Stored data entries

□ □ □

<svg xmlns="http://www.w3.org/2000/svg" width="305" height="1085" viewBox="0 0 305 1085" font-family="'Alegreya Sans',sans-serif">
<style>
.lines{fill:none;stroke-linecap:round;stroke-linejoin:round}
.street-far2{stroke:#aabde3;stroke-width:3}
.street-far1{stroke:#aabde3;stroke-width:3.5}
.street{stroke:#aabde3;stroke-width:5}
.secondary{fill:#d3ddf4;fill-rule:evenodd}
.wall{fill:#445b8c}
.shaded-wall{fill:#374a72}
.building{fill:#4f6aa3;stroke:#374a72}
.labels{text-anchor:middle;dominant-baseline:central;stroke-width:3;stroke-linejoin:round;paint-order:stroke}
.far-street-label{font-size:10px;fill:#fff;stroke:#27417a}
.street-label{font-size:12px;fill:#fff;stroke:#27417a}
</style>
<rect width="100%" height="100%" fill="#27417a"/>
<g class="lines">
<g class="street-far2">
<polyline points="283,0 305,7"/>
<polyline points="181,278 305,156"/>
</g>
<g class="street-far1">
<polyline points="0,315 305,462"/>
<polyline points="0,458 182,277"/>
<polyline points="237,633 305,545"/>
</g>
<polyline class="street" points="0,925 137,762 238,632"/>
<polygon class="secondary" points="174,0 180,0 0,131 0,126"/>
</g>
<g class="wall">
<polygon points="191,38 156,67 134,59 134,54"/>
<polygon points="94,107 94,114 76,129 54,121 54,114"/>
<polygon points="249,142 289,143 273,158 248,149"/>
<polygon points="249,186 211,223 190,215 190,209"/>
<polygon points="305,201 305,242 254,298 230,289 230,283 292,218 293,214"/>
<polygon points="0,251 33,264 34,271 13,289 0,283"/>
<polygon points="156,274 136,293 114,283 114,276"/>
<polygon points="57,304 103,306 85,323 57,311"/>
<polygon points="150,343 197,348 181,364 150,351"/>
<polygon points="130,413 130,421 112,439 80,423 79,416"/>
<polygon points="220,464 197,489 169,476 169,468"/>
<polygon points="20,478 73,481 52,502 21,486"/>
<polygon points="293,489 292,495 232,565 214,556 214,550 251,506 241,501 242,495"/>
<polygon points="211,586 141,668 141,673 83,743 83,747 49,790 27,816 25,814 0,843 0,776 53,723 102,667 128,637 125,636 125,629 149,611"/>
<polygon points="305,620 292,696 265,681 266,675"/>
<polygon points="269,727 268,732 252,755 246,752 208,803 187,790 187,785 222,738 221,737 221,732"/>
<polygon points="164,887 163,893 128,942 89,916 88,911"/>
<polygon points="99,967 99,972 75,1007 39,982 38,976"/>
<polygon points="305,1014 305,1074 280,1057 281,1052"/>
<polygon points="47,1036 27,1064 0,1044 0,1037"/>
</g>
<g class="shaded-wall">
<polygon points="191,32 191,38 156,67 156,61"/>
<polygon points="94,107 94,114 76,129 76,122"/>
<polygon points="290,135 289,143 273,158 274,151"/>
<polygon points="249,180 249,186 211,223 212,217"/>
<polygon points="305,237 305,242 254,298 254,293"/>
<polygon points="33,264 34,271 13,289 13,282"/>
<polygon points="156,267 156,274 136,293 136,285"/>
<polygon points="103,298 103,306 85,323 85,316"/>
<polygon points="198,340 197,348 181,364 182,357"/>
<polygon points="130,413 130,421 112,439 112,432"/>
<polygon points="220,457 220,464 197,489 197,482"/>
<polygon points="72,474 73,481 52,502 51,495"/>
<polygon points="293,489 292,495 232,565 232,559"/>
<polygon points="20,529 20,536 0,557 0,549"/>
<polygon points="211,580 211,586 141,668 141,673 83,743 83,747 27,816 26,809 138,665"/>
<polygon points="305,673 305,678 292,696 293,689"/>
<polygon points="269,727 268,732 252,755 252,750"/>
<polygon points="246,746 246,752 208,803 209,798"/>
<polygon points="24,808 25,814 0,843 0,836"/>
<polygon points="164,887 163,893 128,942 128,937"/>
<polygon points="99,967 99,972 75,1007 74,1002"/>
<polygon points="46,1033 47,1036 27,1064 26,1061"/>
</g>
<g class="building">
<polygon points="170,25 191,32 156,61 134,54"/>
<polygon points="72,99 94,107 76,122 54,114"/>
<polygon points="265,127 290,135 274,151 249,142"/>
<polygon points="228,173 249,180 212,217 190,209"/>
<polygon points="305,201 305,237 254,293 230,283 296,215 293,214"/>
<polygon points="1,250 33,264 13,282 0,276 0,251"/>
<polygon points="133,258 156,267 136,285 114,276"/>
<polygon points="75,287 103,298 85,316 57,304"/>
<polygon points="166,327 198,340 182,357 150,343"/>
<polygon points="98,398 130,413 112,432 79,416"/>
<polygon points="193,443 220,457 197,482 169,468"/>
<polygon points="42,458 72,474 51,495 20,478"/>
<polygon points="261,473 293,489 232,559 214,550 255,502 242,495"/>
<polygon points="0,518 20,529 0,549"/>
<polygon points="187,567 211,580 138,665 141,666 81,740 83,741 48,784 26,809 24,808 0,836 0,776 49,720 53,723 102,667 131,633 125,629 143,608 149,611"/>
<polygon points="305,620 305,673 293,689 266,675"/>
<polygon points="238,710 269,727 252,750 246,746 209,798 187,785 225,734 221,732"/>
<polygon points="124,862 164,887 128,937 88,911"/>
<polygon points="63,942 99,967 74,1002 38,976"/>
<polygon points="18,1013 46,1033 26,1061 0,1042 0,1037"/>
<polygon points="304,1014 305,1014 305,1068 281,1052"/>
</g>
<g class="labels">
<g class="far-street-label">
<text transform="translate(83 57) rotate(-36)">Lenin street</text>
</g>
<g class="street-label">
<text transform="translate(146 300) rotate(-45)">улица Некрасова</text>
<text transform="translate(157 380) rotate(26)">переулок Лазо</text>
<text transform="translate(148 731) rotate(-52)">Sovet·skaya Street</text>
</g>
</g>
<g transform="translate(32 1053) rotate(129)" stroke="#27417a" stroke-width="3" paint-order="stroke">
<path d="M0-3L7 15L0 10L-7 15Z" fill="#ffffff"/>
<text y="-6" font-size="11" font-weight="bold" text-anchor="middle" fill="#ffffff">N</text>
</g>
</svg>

□ □ □

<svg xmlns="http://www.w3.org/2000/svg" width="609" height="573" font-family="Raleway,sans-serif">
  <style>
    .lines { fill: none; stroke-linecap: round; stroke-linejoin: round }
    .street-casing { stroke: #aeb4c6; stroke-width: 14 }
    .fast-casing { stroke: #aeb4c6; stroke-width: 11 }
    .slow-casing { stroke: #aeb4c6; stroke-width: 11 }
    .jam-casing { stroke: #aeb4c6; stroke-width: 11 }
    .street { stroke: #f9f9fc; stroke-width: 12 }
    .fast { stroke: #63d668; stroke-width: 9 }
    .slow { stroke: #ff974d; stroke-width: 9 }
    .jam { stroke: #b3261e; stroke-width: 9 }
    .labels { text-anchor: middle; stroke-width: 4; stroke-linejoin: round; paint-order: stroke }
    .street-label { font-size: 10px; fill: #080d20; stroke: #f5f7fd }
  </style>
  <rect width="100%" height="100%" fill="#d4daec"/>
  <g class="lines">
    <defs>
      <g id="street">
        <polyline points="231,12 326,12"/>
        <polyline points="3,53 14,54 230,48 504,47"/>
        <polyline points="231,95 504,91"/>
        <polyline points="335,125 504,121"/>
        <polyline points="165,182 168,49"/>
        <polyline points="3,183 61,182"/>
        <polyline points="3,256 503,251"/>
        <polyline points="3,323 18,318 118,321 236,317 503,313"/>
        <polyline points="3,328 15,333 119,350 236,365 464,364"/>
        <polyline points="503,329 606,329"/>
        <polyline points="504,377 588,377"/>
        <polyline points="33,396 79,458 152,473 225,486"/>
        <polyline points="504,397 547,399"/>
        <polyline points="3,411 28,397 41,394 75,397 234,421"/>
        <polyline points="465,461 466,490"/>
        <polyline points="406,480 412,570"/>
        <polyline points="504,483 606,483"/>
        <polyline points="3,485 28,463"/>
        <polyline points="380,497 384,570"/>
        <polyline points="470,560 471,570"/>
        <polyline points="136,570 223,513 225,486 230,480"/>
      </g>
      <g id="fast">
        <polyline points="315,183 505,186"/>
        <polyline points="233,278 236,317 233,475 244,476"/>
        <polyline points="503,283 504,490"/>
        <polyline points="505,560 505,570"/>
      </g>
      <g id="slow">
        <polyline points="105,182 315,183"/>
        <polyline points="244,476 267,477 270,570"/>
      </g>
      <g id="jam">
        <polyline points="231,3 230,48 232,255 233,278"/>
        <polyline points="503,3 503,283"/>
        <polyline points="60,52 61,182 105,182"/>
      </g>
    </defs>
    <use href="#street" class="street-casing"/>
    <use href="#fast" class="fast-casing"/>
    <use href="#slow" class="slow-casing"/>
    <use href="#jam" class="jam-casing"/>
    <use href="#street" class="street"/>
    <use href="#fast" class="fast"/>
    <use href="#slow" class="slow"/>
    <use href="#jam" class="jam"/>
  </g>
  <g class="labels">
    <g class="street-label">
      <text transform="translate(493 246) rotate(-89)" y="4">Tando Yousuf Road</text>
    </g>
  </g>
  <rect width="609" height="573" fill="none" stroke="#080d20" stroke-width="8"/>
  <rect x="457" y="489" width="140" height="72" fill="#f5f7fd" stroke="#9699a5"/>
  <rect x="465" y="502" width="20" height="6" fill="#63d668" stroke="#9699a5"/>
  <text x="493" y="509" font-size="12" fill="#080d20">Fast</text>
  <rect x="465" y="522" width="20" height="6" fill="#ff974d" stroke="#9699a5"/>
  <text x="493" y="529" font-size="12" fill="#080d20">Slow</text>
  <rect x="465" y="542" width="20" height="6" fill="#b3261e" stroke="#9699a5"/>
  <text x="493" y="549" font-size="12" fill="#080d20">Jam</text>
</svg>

□ □ □

Search each line of the data above for "ffffff", and copy the lines where it occurs.

Answer area.
<path d="M0-3L7 15L0 10L-7 15Z" fill="#ffffff"/>
<text y="-6" font-size="11" font-weight="bold" text-anchor="middle" fill="#ffffff">N</text>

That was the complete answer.